16 Feb

A heavy-duty relay was added near the fuel pump, along with a direct connection to the alternator through #10 wire – there won’t be much voltage drop on this setup.

A short tube was welded across the GM fuel composition sensor – pictures when I get around to it. Curious if I’d hurt the sensor by welding to it, it was temporarily wired up to see if it was working. Somewhat surprisingly, all the online wiring diagrams for the sensor were wrong, but since the +12V supply feeds the center pin on the 3-pin connector, it didn’t blow it up. Connected correctly, it output a 55-Hz square wave, indicating that the fuel contained 5% ethanol – cool.

Because the fancy capacitive fuel level sensor won’t work with ethanol, it was replaced by an old-school float type sensor. Not wanting to mess with converting the sensor current to a voltage for the dash, a corresponding old-school gas gauge will take the place of the water/methanol flow meter, which is coming out in anticipation of the ethanol setup.

A month ago Midlana ran Pomona speedway without a hitch. At the end of the day it was driven onto the trailer, then backed off the trailer and into the garage, where it sat for a month while the new fuel system was fabricated. With the fuel system finally done, 6 gallons of gas was added (no leaks!) and the car taken out for a test drive…. and it ran like crap!

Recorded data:
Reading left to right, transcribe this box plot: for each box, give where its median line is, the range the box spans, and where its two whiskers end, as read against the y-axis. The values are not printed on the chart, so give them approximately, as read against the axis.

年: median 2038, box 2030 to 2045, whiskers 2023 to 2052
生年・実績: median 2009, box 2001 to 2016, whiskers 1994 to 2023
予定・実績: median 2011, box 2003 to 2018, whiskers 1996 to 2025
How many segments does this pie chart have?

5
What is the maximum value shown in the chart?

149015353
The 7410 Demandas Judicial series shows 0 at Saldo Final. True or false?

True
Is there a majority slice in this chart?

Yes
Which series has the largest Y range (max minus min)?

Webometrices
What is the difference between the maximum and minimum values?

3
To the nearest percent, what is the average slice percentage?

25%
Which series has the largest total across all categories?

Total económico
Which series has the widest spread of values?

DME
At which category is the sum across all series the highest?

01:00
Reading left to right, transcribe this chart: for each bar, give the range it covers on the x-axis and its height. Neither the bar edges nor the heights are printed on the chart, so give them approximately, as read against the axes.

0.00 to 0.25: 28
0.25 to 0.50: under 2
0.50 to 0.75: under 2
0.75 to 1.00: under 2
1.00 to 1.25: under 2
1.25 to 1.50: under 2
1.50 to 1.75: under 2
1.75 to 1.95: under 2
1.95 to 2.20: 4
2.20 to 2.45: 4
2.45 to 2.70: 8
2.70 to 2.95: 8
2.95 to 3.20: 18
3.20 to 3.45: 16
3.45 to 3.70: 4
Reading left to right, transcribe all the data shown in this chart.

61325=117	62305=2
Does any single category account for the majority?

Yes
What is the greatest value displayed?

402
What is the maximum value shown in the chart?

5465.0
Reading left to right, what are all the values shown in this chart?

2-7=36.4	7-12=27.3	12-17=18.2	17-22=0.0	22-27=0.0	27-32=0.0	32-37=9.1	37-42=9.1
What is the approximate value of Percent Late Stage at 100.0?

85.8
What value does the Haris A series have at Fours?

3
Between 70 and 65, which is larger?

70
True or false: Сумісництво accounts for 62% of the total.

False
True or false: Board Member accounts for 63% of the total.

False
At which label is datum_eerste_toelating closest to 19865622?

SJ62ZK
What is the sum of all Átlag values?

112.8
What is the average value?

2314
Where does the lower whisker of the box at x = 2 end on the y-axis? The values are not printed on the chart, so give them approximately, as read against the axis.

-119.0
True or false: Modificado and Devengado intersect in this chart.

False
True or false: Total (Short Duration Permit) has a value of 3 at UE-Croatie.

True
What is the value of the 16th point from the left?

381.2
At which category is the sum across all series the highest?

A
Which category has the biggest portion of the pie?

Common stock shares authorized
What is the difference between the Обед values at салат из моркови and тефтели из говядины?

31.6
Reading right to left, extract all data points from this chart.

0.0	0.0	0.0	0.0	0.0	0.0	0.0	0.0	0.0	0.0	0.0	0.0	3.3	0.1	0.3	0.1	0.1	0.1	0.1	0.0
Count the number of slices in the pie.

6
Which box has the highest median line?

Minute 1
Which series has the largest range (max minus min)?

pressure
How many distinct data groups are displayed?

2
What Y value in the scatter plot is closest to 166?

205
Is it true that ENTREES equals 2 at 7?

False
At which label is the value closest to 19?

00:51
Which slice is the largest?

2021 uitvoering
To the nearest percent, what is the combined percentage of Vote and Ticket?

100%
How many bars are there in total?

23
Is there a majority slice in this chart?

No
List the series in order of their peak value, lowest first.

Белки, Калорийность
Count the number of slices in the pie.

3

* [Directions]:
1. In the fuel system post, what signal did the GM fuel composition sensor output once it was connected correctly?
2. Copy the fuel system post word for word from "Because the fancy" to "the ethanol setup.".

* [Written answers]:
1. A 55-Hz square wave, indicating 5% ethanol in the fuel.

2.
Because the fancy capacitive fuel level sensor won’t work with ethanol, it was replaced by an old-school float type sensor. Not wanting to mess with converting the sensor current to a voltage for the dash, a corresponding old-school gas gauge will take the place of the water/methanol flow meter, which is coming out in anticipation of the ethanol setup.